I went through the motions of Walden, and did my best to eat every meal. I knew this wasn’t curing a thing, because when I got home, I would be right back my old comforting routine. All I was doing was choking food down, that Walden’s way or answer to dealing with the deep seeded causes of anorexia. I thought some more about my stay there, and I had been there three long weeks, and if I had gained any weight, it simply wasn’t close enough and this place was failing me this time. We had only one daily group session, and that was the most helpful of all the groups.

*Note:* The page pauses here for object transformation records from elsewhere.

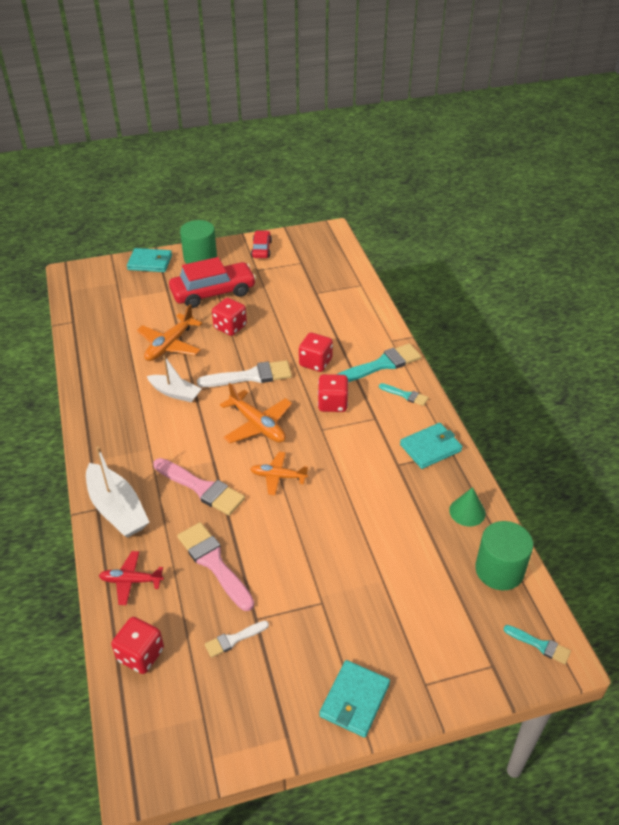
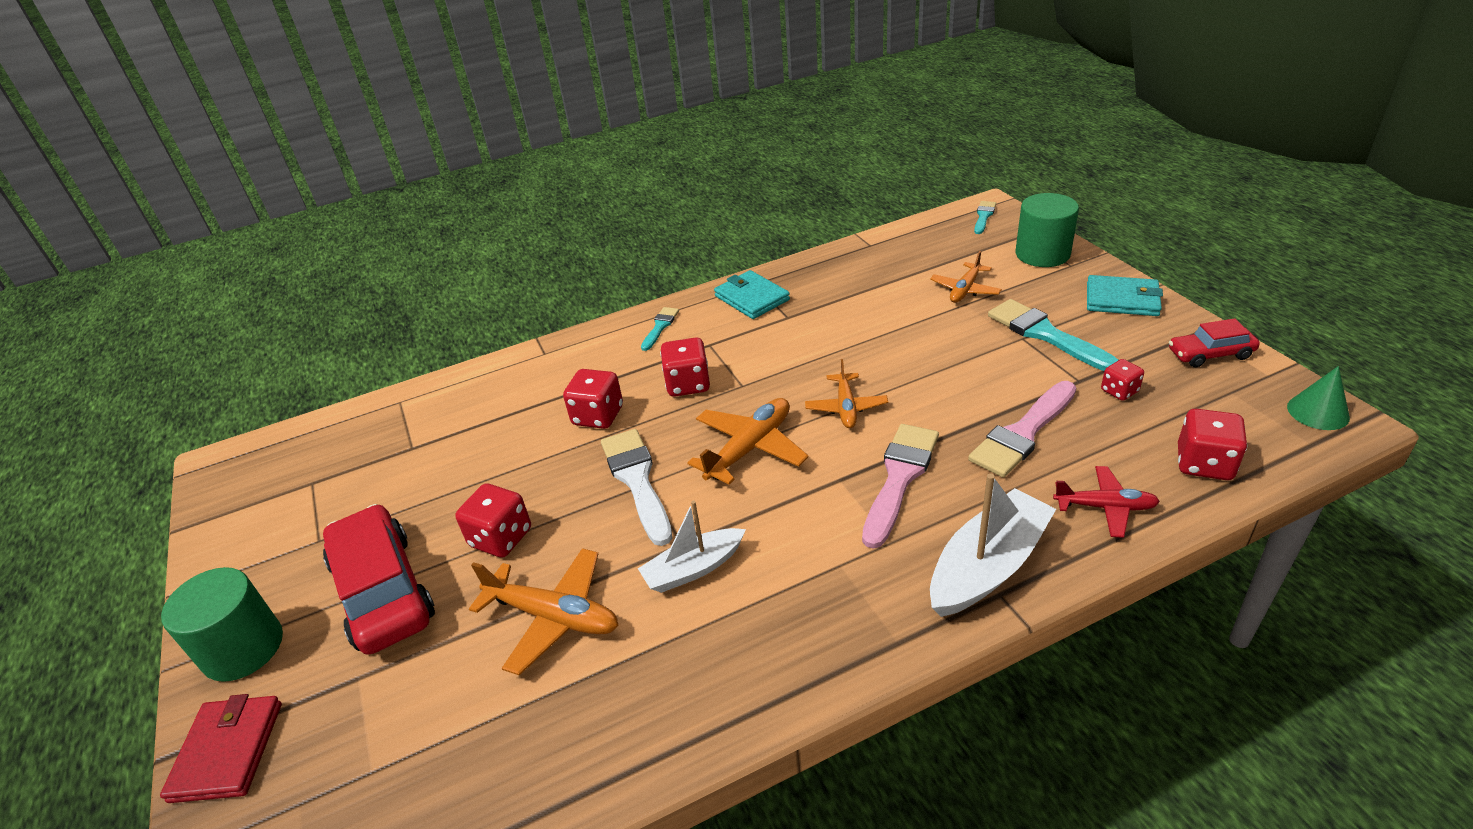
camera: 95 degrees left, 5 degrees down
red plane [99,551,164,605] -> red plane turned 75 degrees counterclockwise [1053,466,1160,538]
turquoise wallet [127,248,172,272] -> red wallet [160,694,282,803]
white boat [147,355,202,402] -> white boat turned 135 degrees counterclockwise [638,501,746,593]
white brush [205,621,269,658] -> red dice [1101,359,1144,401]
red car [251,230,272,258] -> red car moved to [1169,318,1260,367]
turquoise brush [337,343,421,382] -> turquoise brush moved to [988,299,1118,371]
green cone [449,487,486,526] -> green cone moved to [1287,366,1350,430]
green cylinder [475,521,533,590] -> green cylinder moved to [1016,193,1079,267]
none -> orange plane [930,251,1002,303]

We had so much to talk about, I bet we could have doubled are allotted time, and still not heard everyone speak. It was a tragic situation, that Walden didn’t offer psychiatrists to all in patients on the floor. Everyone arrives anorexia from so many possibilities. There is no thing fits all, and Walden eating plan was completely fucked. They didn’t have a real kitchen when they were in fact an eating disorders hospital. The vendor of the food, was honestly not ok. The food they served was usually uneatable, and the portions varied in size. So no two people got the same amount, and it appeared that the server gave you more if you were bigger. I made some better friends on this trip to Walden, the younger tween group was nearly gone. it was nice to talk to real people, people like me who were worried about their kids, and people stressed out about jobs and school, it was nice to share that all in common. Coming up on week three, I realized I wasn’t making progress, although I was eating my food, and being almost 100% complaint. I thought and I pondered what the hell would help me, and getting out of Walden was definitely part of the solution.

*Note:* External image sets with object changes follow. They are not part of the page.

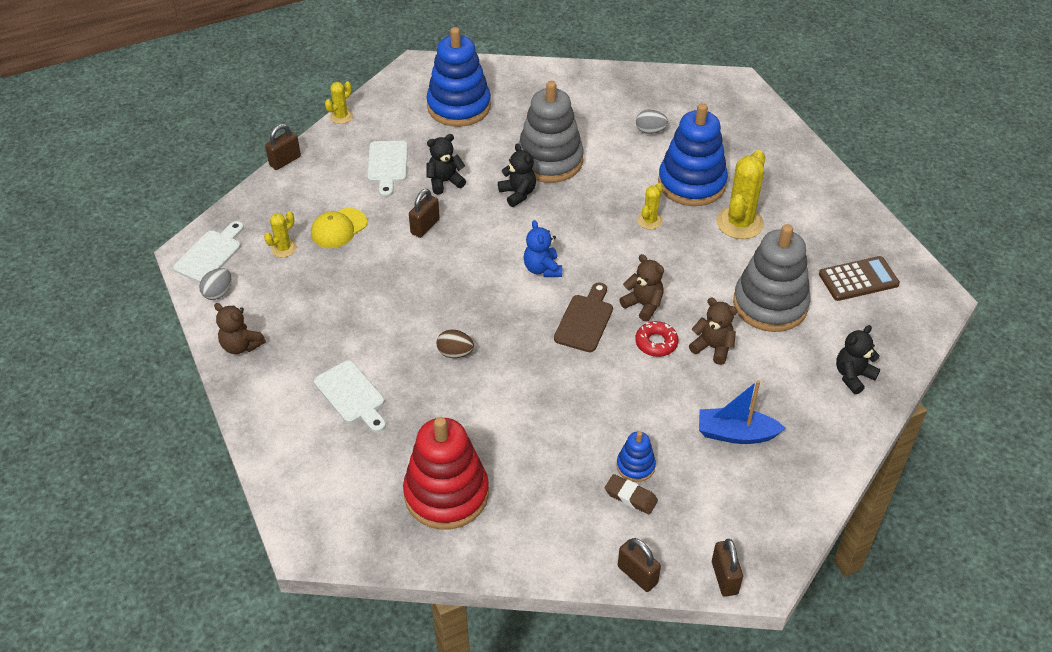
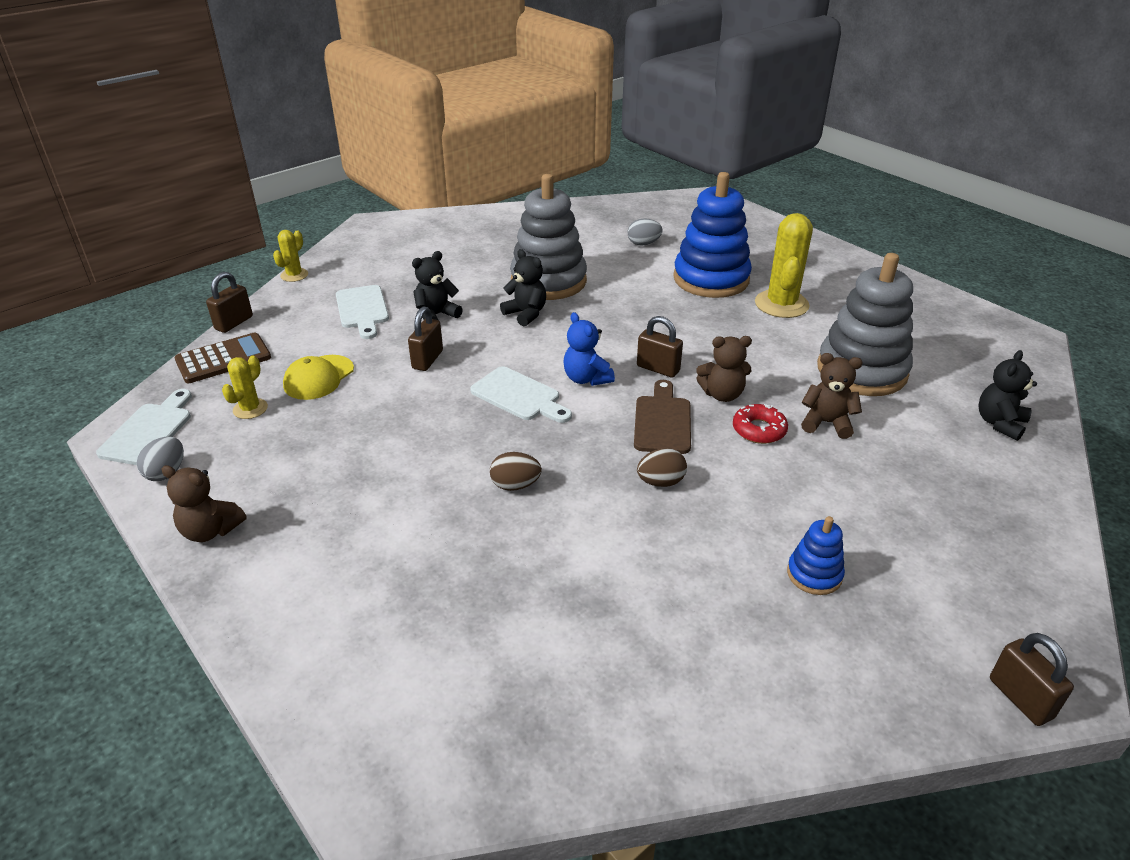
camera: 15 degrees left, 10 degrees down
white cutting board [314,360,386,432] -> white cutting board moved to [470,366,572,423]
red stacking toy [403,417,489,530] -> none
blue stacking toy [426,27,491,127] -> none
brown eraser [605,474,658,514] -> none
brown padlock [618,538,661,592] -> brown padlock moved to [637,316,683,378]
brown teddy bear [619,254,664,322] -> brown teddy bear turned 150 degrees clockwise [696,336,752,402]
yellow cactus [637,183,663,229] -> none
blue boat [699,380,785,444] -> none
brown calculator [819,256,900,301] -> brown calculator moved to [174,332,271,383]
none -> brown egg [637,448,687,487]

One night after dinner I was on my bed writing in my beloved journal. I came across that quote I wrote down: “One day I decided I didn’t want to feel this way anymore. So just like that I changed.” This quote had been weighing heavy on my head since I came across it. I started to wonder if there was a way, to do away with most of this coddling and bullshit that took place here at Walden. Could there be a radical therapeutic alliance, that cut run down to the chase? Putting on weight is just the start of figuring out how your not going to slip back. I knew for me, the in-patient setting was hurting me in more ways than one. I was taken away from my support team, and thrust into an institution whose major goal was just stick weight on you, and never get the roots of your problems. I needed to figure out why I got high when I was at home at losing weight. That was never going to happen at Walden, as nobody ever spoke to me directly, about my history and story of anorexia and me.

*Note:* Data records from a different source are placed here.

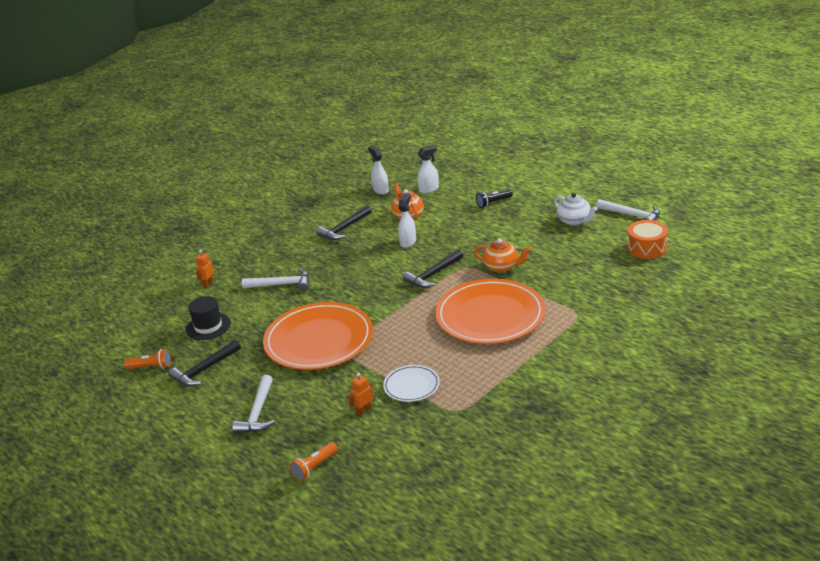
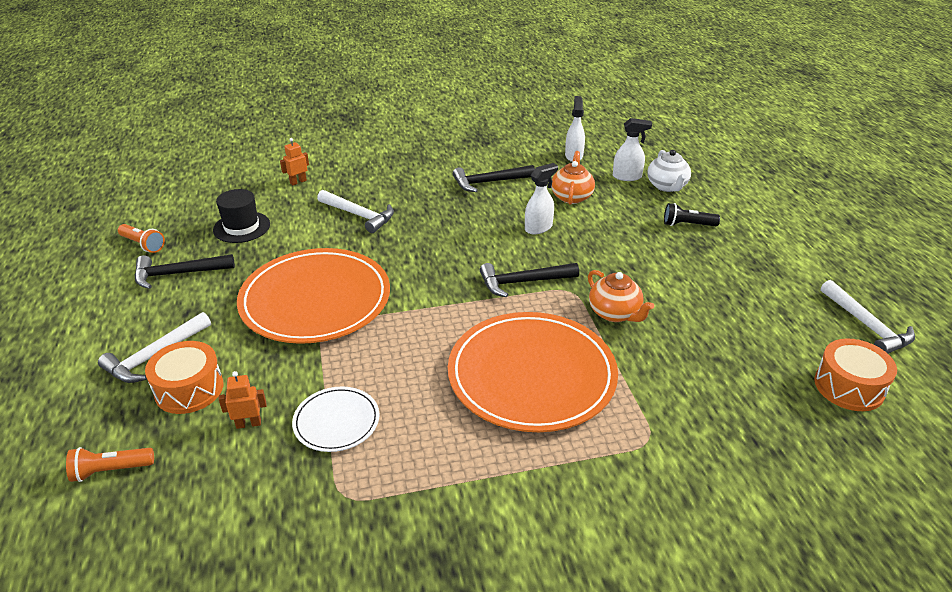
camera: 30 degrees right, 5 degrees up
white teapot [554,193,597,226] -> white teapot moved to [647,150,691,192]
none -> orange drum [145,341,224,414]

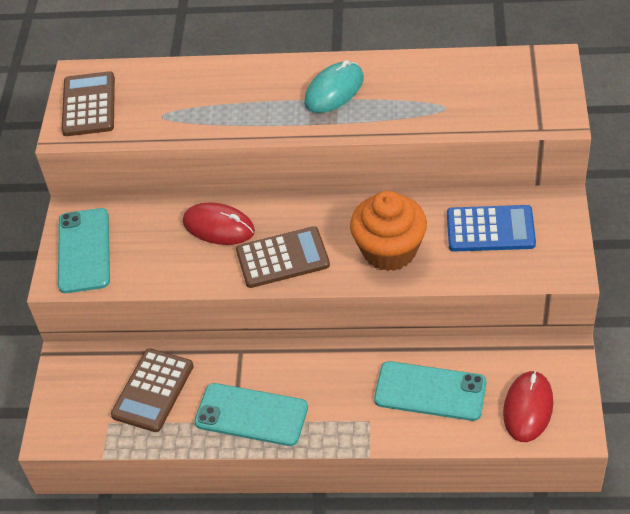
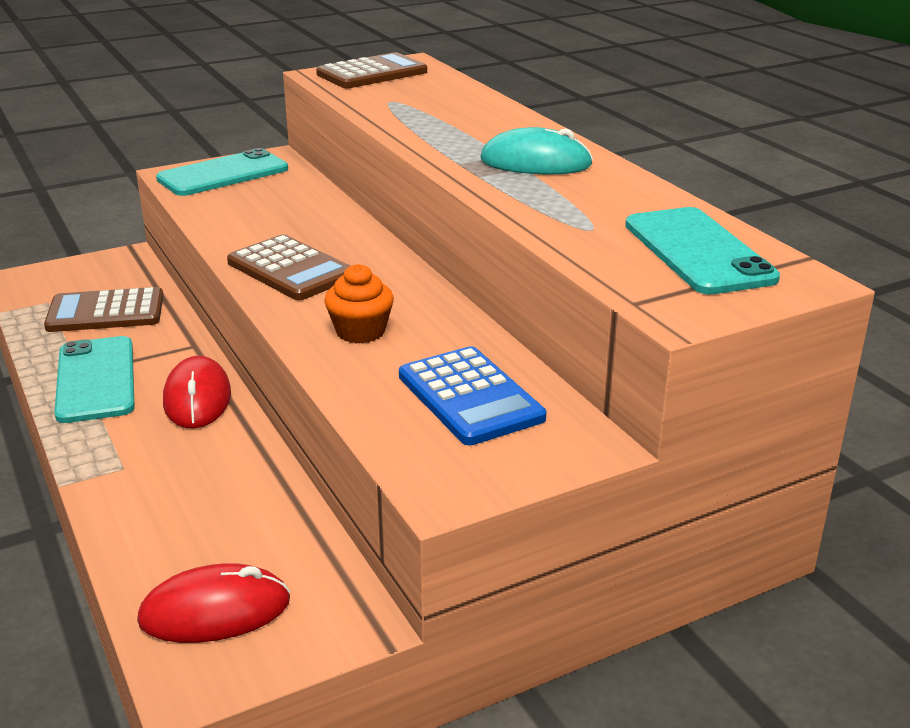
camera: 55 degrees right, 20 degrees down
red mouse [183,202,255,245] -> red mouse moved to [163,356,231,428]
orange cupcake [350,191,427,271] -> orange cupcake [324,264,394,344], size x0.58
turquoise phone [374,361,486,421] -> turquoise phone moved to [625,207,780,294]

I went to bed that night, feeling pretty blue. Christmas was like a week away, and once again I would gone home for that, regardless of what Walden had to say….I hadn’t gained any weight, yet was much more stable than before. Falling asleep, it just came to me, that quote I had been wrestling with, was a concept in anorexia, I deemed “Radical Will” It meant just what it said, radical will was a will you pushed through even though your feelings weren’t there, you did it in spite of itself. Wow, I flipped my bedroom light on, and wrote as quickly I could, in my journal and my concept of anorexic Radical Will. Forget the long patient stays, and replace them psychiatrists for starters. I couldn’t write anymore, the rest would have to wait until later, when I could journal a lot more, about this subject and how it would pertain to me, and getting home for Christmas.